By TOM RAUM
WASHINGTON – President-elect Bush greeted the man he will succeed today, saying as he met with President Clinton “I’m here to listen.” The outgoing Democratic chief executive said his only advice to the Republican was “to get a good team and do what you think is right.”
Although Bush had pledged in campaign speeches to restore “honor and dignity” to the White House – a reference to Clinton scandals – the two spoke congenially as they met for the first time since the election.
Bush called his visit with Clinton “a high energy moment.” He was to meet later in the day with his former rival, Vice President Al Gore.
Bush and Clinton were to meet for about 90 minutes in the Oval Office with their respective aides in what has become a White House tradition.
Clinton came out to greet Bush as the Texas governor stepped from his black limousine, one nearly identical to the one used by the president.
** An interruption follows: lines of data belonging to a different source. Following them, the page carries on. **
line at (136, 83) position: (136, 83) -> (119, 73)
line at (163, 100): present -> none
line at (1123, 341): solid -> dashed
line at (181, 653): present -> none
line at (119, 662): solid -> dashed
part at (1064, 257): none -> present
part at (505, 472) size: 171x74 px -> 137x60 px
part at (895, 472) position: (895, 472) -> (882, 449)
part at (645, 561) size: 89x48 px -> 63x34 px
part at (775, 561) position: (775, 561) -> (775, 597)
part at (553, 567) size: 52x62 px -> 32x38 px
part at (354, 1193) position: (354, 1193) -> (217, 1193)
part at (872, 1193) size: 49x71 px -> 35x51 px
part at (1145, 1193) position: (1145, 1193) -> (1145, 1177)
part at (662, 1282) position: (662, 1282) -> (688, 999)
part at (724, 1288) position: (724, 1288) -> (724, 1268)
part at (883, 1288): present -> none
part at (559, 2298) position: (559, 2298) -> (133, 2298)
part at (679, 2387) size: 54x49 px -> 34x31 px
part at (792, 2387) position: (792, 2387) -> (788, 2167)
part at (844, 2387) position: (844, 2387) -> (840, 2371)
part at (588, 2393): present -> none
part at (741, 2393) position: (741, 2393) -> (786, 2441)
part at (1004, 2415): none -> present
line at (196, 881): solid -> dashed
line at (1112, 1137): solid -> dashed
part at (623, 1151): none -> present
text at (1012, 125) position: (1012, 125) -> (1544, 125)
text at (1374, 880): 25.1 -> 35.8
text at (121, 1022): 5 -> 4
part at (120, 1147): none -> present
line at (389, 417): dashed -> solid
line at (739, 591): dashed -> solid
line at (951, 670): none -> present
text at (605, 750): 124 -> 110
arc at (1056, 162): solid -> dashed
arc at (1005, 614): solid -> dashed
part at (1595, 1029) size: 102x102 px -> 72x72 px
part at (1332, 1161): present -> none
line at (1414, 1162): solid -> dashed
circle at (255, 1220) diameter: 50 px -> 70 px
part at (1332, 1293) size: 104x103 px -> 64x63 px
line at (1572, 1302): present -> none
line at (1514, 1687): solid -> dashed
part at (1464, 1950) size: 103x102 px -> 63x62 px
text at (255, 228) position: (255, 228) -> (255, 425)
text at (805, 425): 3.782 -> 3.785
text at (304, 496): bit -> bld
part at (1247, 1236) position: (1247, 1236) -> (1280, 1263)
The two then walked along the colonnade alongside the Rose Garden, then ducked into the Oval Office.
“I’m grateful. And I’m looking forward to the discussion. I’m here to listen, and if the president is kind enough to offer some advice … I will take it in,” Bush told reporters.
Bush has been warning lately of an economic downturn, saying that a softening economy was all the more reason for Congress to embrace his proposal for a $1.3 trillion, 10-year tax cut.
But, asked if he thought he would be inheriting a recession from Clinton, Bush said: “I really don’t have any comments.”
For his part, Clinton cited the traditional definition of a recession – two quarters, or six months in a row, of negative growth.
“I don’t think we’re going to have that,” Clinton said. At the same time, Clinton said that recent robust growth in the economy could not be sustained forever. “We couldn’t keep up 5 percent growth a year, you know, forever.”
He noted that most forecasters believe growth of the economy will stabilize at about 2.5 percent “or better next year. And that’ll keep unemployment low.”
“But I think there will be things to be managed. He’ll have economic challenges and we ought to give him a chance to meet them, not try to figure it all out in advance,” Clinton said.
“I just told him, my only advice to anybody in this is get a good team and do what you think is right,” Clinton said.
Clinton seemed more relaxed than Bush. Clinton sat back in his chair, elbow propped on one arm, his legs crossed and gesturing smoothly with his hands. Bush sat very straight, both feet planted firmly on the floor, his hands in his lap, looking straight ahead rather than at Clinton.
Clinton, in response to another question, said that no decision had yet been made on whether he will make a trip to North Korea in the closing days of his presidency.
“This is something that I want to consult with the president-elect and his team about, and we’ll see what the facts are. And I’ll try to do what’s best for the country.”
Clinton said he still sees North Korea’s missile program as the biggest current threat.
“We may have a chance to put an end to it. And if we can, I think we should,” Clinton said.
The two met with staff members present, but were also to have a one-on-one session. During that private meeting, White House chief of staff John Podesta was to meet with incoming chief of staff Andrew Card.
On the menu for their lunch: squash soup, Greek salad, filet mignon steak and upside down apple tart.
Bush’s first visit to Washington since the election has been met by overtures of cooperation and expressions of good will from both parties.
“We can come together to heal whatever wounds may exist, whatever residuals there may be,” Bush said Monday as he stood with Republican and Democratic congressional leaders.
Bush also was meeting with Cabinet prospects during his 2-day visit.
Wisconsin Gov. Tommy Thompson, the front-runner for secretary of Health and Human Services, was meeting today with Bush to discuss the job, advisers said.
Bush had private meetings on Monday with former Sen. Dan Coats, R-Ind., the current front-runner for defense secretary; Paul O’Neill, chairman of aluminum maker Alcoa, a prospect for treasury secretary; and Ann Veneman, former California agriculture director, a candidate for secretary of agriculture.
New Jersey Gov. Christie Whitman also was in town. She has been mentioned for U.S. trade representative or director of the Environmental Protection Agency.
After returning to Austin on Wednesday, Bush was expected to make more announcement about filling jobs in his administration.
Bush also planned Wednesday to huddle with about 20 religious leaders to discuss how religious groups can help the government solve social issues, a theme he focused on during the campaign.
The meeting will include Christian, Muslim and Jewish leaders, about one-third of whom will be black, said Bush transition spokesman Ari Fleischer.
Fleischer said Bush called the meeting because “he views this as the next step to welfare reform.”